“And our army of defence,” says the Captain, “with no disrespect to either of you, gentlemen, is a fit match for its weapons. With a garrison of less than two hundred, counting the officers, and of which not ten of the rank and file have seen any war service, we may be thankful if we can hold out for a single day.”
“Come,” says my papa, “think of Colonel Clive’s achievements with a force near as bad, and of your own experience in the Carnatic, sir.”
“Ah, sir, here we lack Colonel Clive. And I am not (though it shame me to say it) the man to take his place. If the President had broke Captain Minchin as he had designed doing, and placed Captains Clayton and Witherington in some such subordinate situation as befits their lack of military experience and judgment, maybe Captain Grant and your humble servant might have made shift to show a good front to the enemy, but with five persons in equal military authority, and his honour and the Council interfering perpetually in matters which are none of their province, the thing is hopeless.”
“But sure, sir,” said Mr Holwell, “you have Captain Grant as adjutant-general, and Captain Minchin made merely commandant of the Fort, where his lack of military qualities can’t do much harm.”
“Not if we were about to defend the town, sir, but when we are driven back upon the Fort, as we must very quickly be, he has all the chance for mischief that he needs. And were Captain Grant twenty adjutants-general in one, he would still have Mr President for his commander.”
“Aye,” says my papa, “the Quaker is quaking now in good earnest. But you seem at present to wish to defend the town, Captain, and I thought that you scouted the bare notion hitherto.”

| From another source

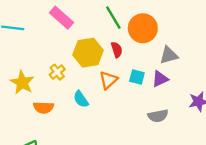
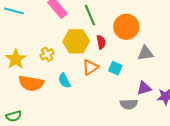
green line: (113, 18) -> (90, 15), moved
purple triangle: (160, 79) -> (144, 88), moved
orange semicircle: (43, 108) -> (31, 83), size x1.4

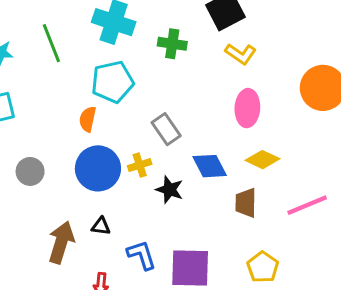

“Why, sir, had I been in command, I would have called in the gentlemen from the other factories, and their garrisons with ’em, a month ago, and added them to our force here, whereas now they are refuging with the French and Dutch, or must be snapped up by the Nabob as he advances, since the summons to ’em only went out yesterday. In the former case, with the aid of the forced labour of the black inhabitants, we might have extended the Morattoe-ditch round the town with some hope of defending the space enclosed in it, but as things are, I confess indeed that the Fort is our only hope. The plan adopted by the Council on the advice of the engineer officers, which neither carries out Colonel Scott’s scheme of defending the whole space of the town nor contents itself with maintaining the Fort, as should be the case in our present untoward circumstances, is doomed, I am convinced, to failure.”
“Sure, sir,” said Mr Freyne, “you would not have took the responsibility of destroying the church and all the houses near the Fort, as you pressed upon the gentlemen at the council of war?”
“Aye, sir, that I would, instead of leaving ’em as so many fortresses for the enemy. But when every gentleman that has a brick or pucca house wants it included in the defences, and none must be destroyed lest the Company should refuse to pay compensation, how, I ask you, is this to be managed without frittering away in continual stands and retreats the best strength of our small garrison?”
“Ah, Captain,” says Mr Holwell, “you should have supported me in the matter of Tanners. Why, sir, I looked to you as my certain upholder, and yet there was none but Captain Grant and that gallant lad le Beaume besides myself to perceive the advantages we should gain in possessing an abundant store of provisions and a retreat both for the ships and ourselves, unless the Nabob should divide his forces to attack us.”